The Darkest Day of Her Life

Polly and Me

It was my beautiful friend’s birthday last week. Her name was Polly

Two and a half years ago, my close friend was diagnosed with terminal cancer (melanoma). We were flight attendants together back in our 20’s and while I couldn’t handle any more socialising after a full day in a plane she remained socialite Queen of the City.

One day as I was killing time in town waiting for a client I heard my name and as I turned around there was Polly waving frantically to get my attention. I hadn’t seen her in 3 weeks and the extra weight she had gained through steroids shocked me. Polly was a model and her looks pretty much defined her so seeing her like this well.. broke my heart.
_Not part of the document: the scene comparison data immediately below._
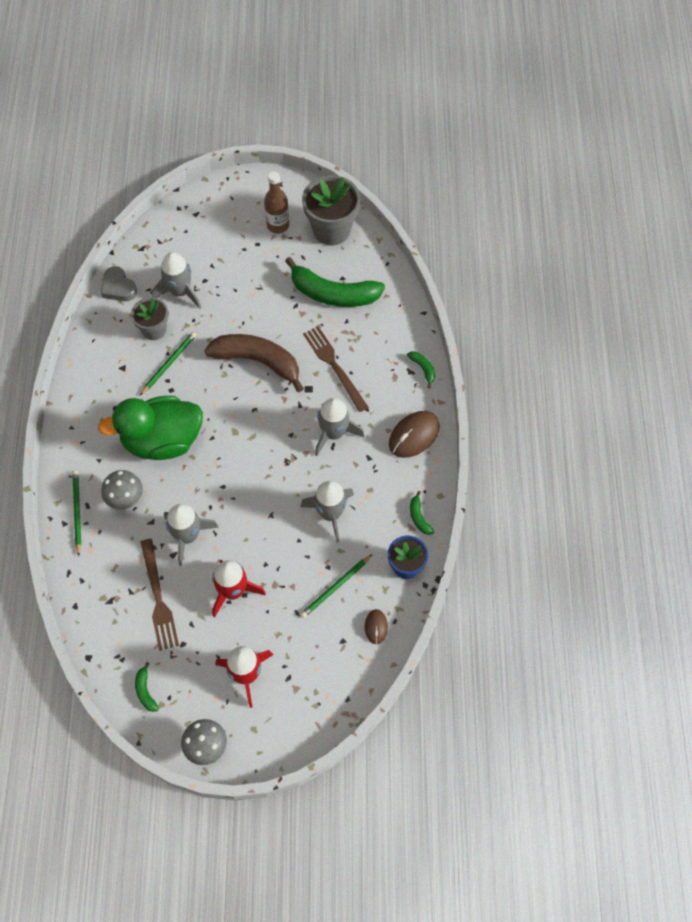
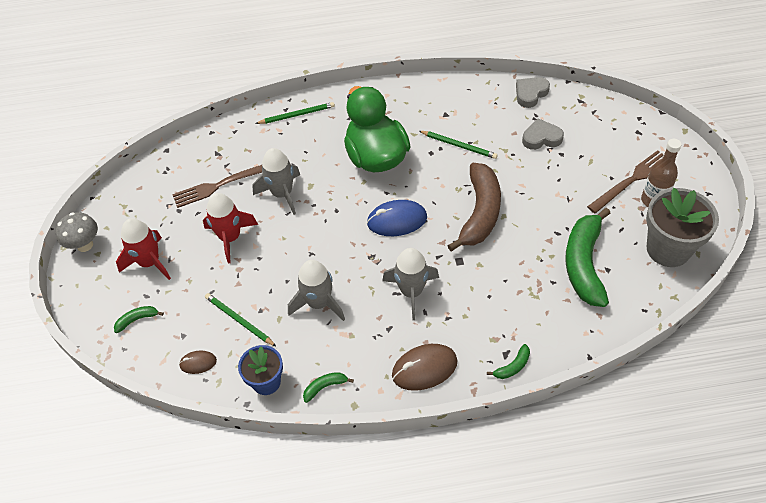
camera: 85 degrees right, 10 degrees down
(126, 499) = (313, 144): grey mushroom -> none
(145, 691) = (136, 193): green banana -> green banana (137, 319)
(154, 330) = (492, 128): grey flower pot -> none
(180, 291) = (541, 138): grey rocket -> grey heart
(249, 433) = (397, 220): none -> blue mouse
(334, 366) = (492, 279): brown fork -> brown fork (631, 180)
(414, 435) = (424, 368): brown mouse -> brown mouse turned 60 degrees counterclockwise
We went to a cafe and as usual, argued over who was gonna pay the bill. I hated having to leave her as there was something not quite right, more than just her illness. Before I said goodbye though, I called my client to arrange our meeting but instead, he canceled so Polly invited me to her house.
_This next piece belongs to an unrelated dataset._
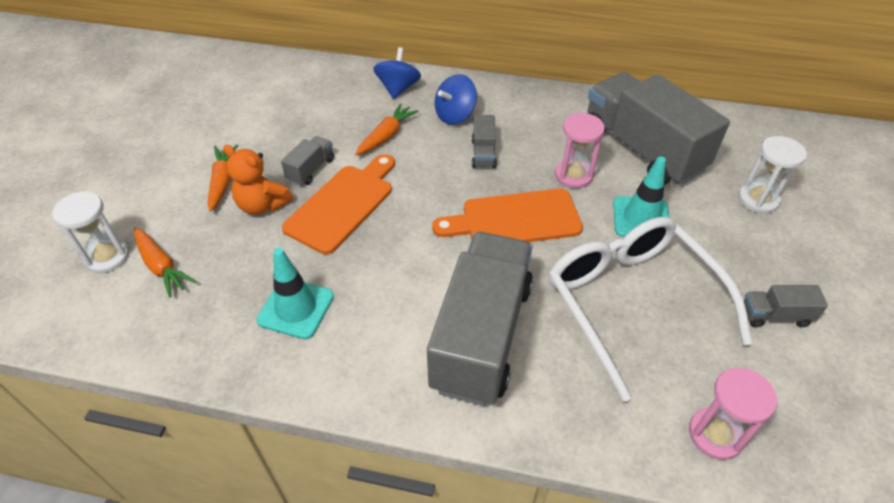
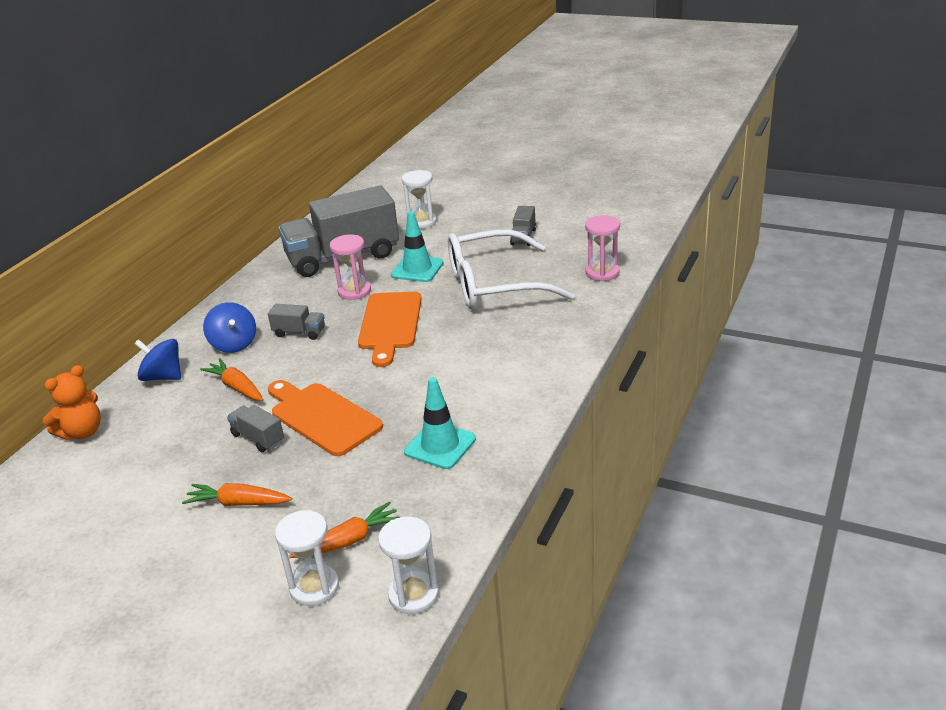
camera: 75 degrees left, 15 degrees down
(79, 330) = (413, 595): none -> white hourglass
(262, 205) = (294, 471): orange teddy bear -> orange teddy bear (82, 432)
(481, 335) = (501, 350): grey truck -> none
Like normal, we talked and talked. We have had this unspoken rule of you do you and I’ll do me. Although I am hardly a role model, she knows I’m a Christian but I’ve never forced it on her. However this day, I felt led to share with her about the speaker and his message from Church the Sunday before.

This speaker was touring the country talking about his death experience on the operating table. He talked about a light that many of us have heard about. Some say it’s just our brain shutting down but others talk about people they meet there and an unbelievable feeling of pure love. Polly listened intently as I told her that somehow I resonated with it. I said I believed it was more than just his brain shutting off because on the day I was saved, God revealed his ‘pure’ love to me all those years ago in exactly the same way this man described the light. In that moment, I remember there was no concept of time and if that was all heaven was it would be enough.
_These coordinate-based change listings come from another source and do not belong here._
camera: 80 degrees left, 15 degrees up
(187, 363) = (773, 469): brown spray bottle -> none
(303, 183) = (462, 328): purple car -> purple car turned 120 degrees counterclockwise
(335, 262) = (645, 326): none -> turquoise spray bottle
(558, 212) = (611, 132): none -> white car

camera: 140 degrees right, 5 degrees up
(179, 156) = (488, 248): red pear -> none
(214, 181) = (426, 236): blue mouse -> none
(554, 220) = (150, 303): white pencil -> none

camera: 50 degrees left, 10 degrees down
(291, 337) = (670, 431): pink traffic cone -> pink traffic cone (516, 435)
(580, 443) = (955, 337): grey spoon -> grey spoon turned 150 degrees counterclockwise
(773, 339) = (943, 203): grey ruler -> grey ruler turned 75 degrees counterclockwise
Polly went quiet and like a mouse, she asked “What does God’s love feel like?” I looked at her and took my time to answer. “Do you remember when your little girl Macey was born? and that moment when you felt an overwhelming love for her? ” She nodded. “It’s like that but 10 times more.” As I spoke those words my skin suddenly went prickly and she gasped and broke down. My heart started racing and it was like in those alien movies when you almost don’t want to know the answer because it’s scary. I looked at her sideways almost tempted to look back over my shoulder as if he was right there in the room and I whispered…”has he been to see you?” She couldn’t speak from crying but nodded. Finally, she said, “I didn’t know what it was”. Honestly? Right there God had never been more tangible. I have strayed so far from when HE first touched me but here in this moment, I felt so incredibly privileged to be used by him even still and knew that God hadn’t gone anywhere. We hugged (while I freaked out lol) and then she said to me “Raquel I think you’re an Angel because today was one of the darkest days of my life”.